▶ **Task to complete**
Find each line in the records below that contains the word "have", and copy it out.

───── Records to process

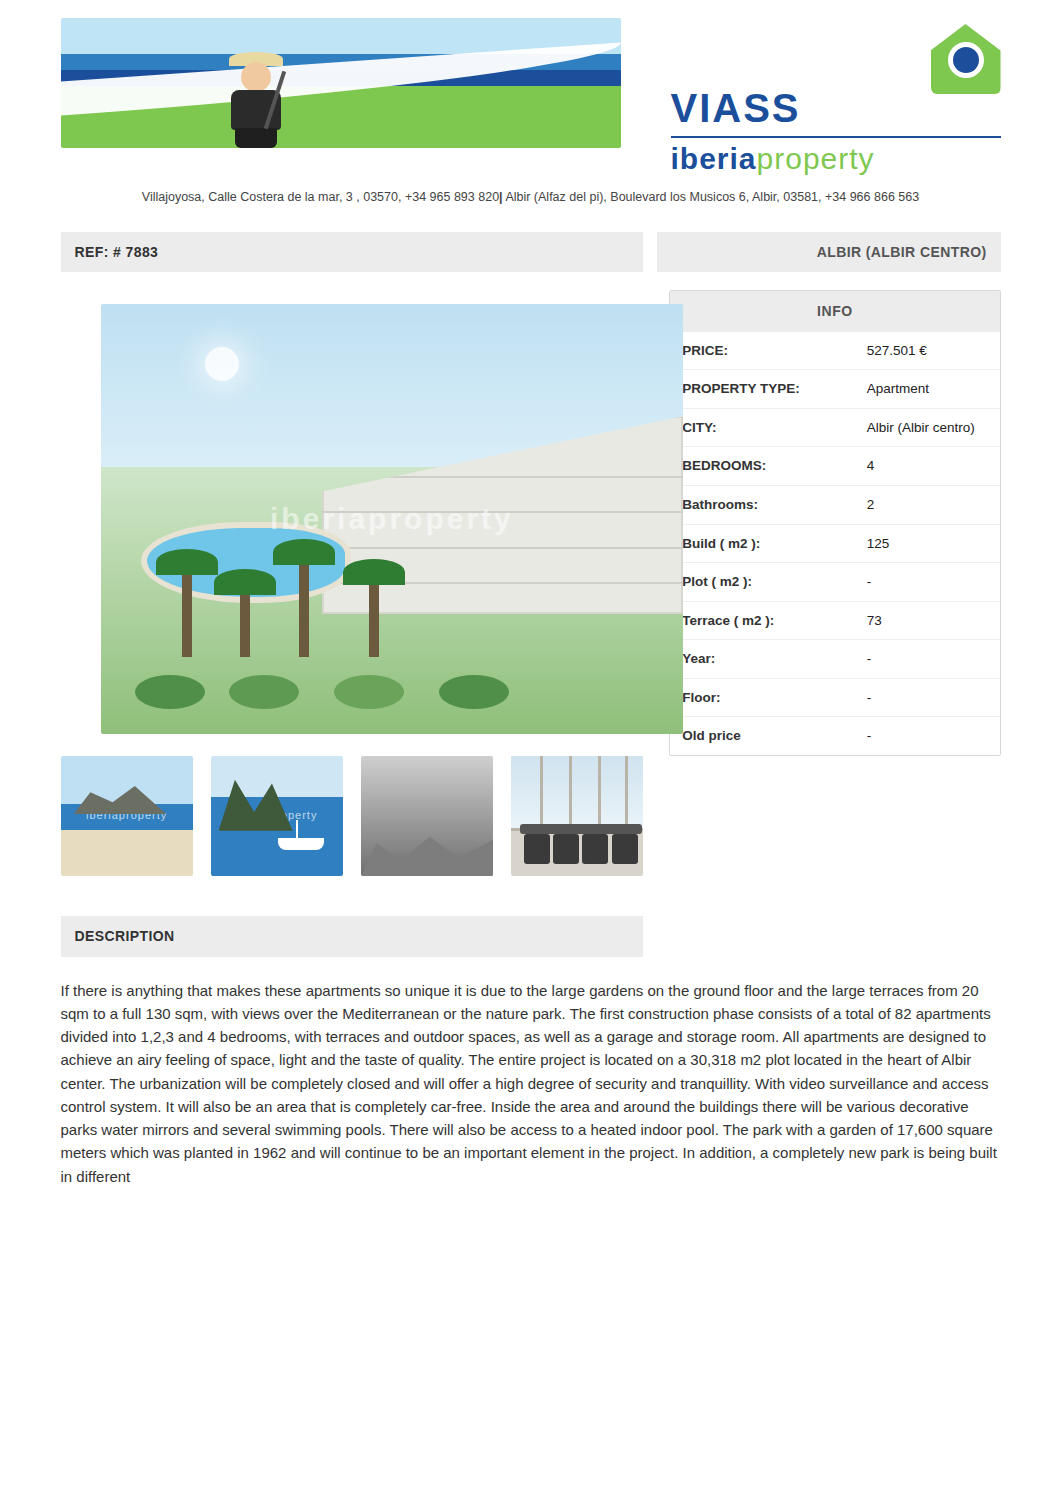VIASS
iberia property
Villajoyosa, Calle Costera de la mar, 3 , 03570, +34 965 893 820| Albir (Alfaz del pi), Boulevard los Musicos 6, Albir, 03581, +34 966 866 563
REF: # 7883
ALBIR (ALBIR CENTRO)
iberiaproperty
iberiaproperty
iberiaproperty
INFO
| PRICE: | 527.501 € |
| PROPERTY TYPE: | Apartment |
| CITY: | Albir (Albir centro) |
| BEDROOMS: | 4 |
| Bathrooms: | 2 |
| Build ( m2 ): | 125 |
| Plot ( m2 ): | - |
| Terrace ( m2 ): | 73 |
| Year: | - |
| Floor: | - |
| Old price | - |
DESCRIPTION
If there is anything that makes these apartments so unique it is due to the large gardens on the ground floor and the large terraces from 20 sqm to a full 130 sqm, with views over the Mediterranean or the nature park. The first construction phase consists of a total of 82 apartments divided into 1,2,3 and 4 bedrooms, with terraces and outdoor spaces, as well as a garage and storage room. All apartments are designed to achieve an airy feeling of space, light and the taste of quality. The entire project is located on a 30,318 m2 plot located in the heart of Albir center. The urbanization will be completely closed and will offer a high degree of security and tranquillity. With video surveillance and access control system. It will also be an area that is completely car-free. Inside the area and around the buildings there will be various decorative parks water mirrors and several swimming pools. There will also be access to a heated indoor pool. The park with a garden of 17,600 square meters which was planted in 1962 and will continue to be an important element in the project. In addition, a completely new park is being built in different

──────────
───── Records to process

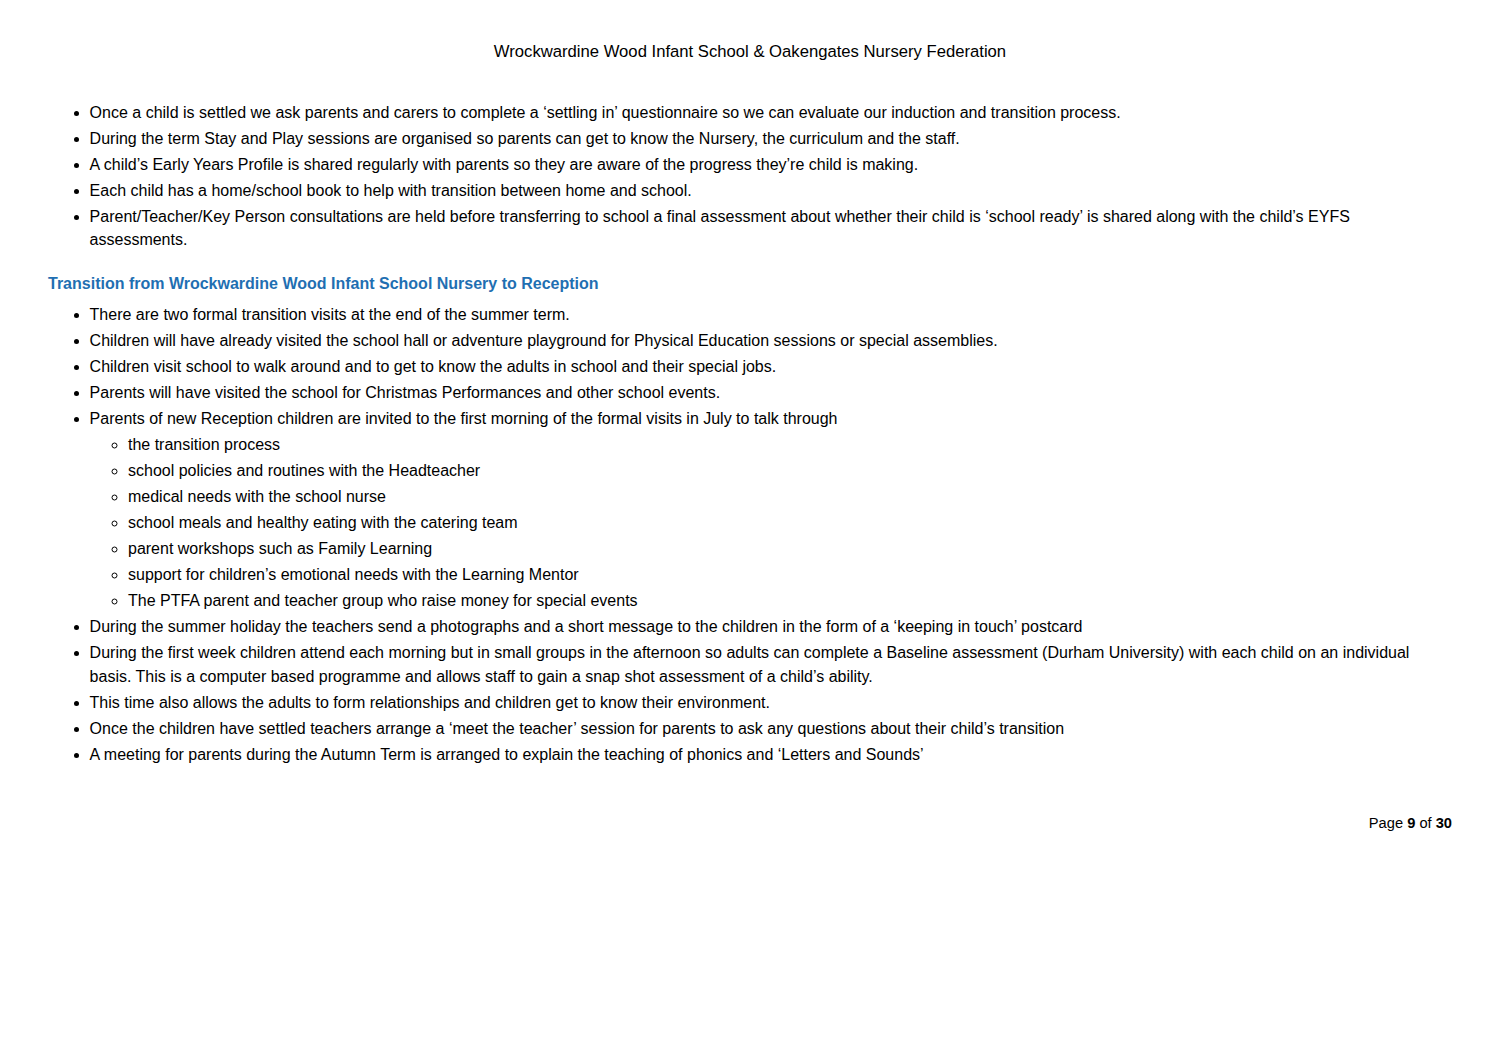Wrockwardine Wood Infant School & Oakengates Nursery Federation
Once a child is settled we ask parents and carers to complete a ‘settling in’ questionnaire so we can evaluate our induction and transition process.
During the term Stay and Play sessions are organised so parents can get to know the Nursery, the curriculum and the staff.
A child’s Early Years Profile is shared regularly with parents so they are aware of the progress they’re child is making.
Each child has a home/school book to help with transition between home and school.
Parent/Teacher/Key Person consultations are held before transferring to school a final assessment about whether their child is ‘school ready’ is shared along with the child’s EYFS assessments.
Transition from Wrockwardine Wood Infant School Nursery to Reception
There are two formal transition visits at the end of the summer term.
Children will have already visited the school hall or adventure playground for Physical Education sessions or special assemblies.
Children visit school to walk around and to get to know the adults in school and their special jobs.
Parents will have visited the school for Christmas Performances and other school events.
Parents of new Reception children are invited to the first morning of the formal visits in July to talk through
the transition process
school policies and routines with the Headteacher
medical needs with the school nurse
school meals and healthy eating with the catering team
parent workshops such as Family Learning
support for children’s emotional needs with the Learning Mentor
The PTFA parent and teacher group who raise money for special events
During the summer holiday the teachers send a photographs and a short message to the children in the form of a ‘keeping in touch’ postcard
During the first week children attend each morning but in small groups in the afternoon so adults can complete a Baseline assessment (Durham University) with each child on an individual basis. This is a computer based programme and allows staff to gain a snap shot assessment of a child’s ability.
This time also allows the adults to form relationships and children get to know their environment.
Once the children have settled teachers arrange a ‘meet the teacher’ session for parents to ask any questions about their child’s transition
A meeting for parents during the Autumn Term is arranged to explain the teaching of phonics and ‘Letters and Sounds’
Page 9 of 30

──────────

▶ **Response for this exercise**
Children will have already visited the school hall or adventure playground for Physical Education sessions or special assemblies.
Parents will have visited the school for Christmas Performances and other school events.
Once the children have settled teachers arrange a ‘meet the teacher’ session for parents to ask any questions about their child’s transition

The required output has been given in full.